In 1921, Calvin Coolidge’s introduction of the ‘Instalment Plan’ stating that “people could purchase on credit and pay in monthly instalments”, gave a non realistic demand for products which further taxed the pockets of those who were struggling to make ends meet. It is calculated that more than half of all instalment debts at the time were for the purchase of cars.

It is widely believed that the 1920-1921 Depression “purged the rottenness out of the system” and provided a solid framework for sustainable growth that led the United States in what is known today as the ‘Roaring Twenties’, a period of social, artistic and cultural dynamism in which the US gained dominance in world finance. This period is also known for several inventions (radio, cinema, records) and discoveries, extraordinary industrial growth (led by the automobile industry), accelerated consumer demands and objectives and substantial changes in lifestyle and culture.

Technology played a very important role in delivering the economical and cultural good times that most Americans enjoyed from mid-1921 to October of 1929, when Wall Street crashed. The mass production of automobiles is considered to be the single most important factor of growth of the era: before the war cars were a luxury, but in the 1920’s mass production of automobiles became common, and by 1927 Ford had manufactured and sold more than 15 million Model T’s. This in turn led to the construction of new roads and highways, pouring fresh funds into the economy and distributing the wealth.

The effects of the automobile industry were exceptionally widespread, contributing to the building of service stations along the roads, used car dealerships and building of neighbourhoods outside of the big cities and the range of mass transit.
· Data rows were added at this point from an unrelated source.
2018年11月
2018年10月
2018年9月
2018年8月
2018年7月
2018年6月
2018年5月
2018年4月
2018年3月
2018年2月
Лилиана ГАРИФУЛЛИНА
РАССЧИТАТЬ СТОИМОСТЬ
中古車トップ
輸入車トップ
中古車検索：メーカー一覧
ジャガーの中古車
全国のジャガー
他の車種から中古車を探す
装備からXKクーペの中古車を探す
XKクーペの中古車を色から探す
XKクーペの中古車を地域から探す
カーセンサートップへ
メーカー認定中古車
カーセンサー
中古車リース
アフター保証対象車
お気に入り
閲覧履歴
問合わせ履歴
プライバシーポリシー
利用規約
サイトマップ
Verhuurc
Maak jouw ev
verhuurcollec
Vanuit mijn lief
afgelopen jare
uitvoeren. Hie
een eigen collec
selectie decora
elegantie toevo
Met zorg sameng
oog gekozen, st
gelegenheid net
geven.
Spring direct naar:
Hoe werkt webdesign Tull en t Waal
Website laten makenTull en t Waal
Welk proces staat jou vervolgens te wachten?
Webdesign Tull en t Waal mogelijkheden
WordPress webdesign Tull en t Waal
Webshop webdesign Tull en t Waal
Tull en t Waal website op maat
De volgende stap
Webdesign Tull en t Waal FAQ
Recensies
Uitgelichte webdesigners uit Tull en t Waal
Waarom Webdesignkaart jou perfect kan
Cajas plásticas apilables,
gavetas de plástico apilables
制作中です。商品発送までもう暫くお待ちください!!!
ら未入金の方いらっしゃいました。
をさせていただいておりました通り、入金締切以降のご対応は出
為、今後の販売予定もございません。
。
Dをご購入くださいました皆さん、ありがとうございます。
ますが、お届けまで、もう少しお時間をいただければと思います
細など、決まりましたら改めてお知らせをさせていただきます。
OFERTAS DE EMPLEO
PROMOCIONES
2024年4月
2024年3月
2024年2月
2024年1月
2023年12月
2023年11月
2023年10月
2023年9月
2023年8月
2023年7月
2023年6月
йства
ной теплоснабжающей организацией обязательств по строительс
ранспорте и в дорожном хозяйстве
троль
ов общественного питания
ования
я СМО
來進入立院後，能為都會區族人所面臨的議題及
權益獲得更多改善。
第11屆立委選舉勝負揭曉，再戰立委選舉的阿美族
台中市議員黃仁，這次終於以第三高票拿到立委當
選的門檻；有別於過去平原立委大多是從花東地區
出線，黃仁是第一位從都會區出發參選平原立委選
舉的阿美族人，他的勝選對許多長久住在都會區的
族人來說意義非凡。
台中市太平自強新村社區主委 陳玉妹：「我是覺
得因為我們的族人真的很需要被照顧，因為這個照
People were encouraged through advertising to buy consumer goods, mass production of these goods made them more accessible, wages were higher because of the economic prosperity and purchases could be paid in months or even years thanks to the Coolidge Instalment Plan. Assembly lines were built in factories and the prices of the manufactured goods dropped considerably as fewer workers were employed to perform the same operation: a car with an average cost of $850 in 1908 would cost only an average of $290 in 1925. The Ford factory in Detroit was fully automated by 1925, one machine would paint a line on the chassis that would have taken ten workers to perform before the assembly line was introduced.

Most Americans enjoyed a high standard of living albeit on over extended credit: houses were purchased and were filled with new electrical appliances such as refrigerators, washing machines, radios, phonographs and electrical irons. People had more time on their hands: listening to the radio became the national pastime and radio advertising helped to accelerate the economic growth of the decade.

Increased productivity meant corporate profits were re-invested into the factories and distributed as higher wages. Everyone went on a spending spree as credit, not savings, allowed consumers to boost corporate profits to unprecedented levels.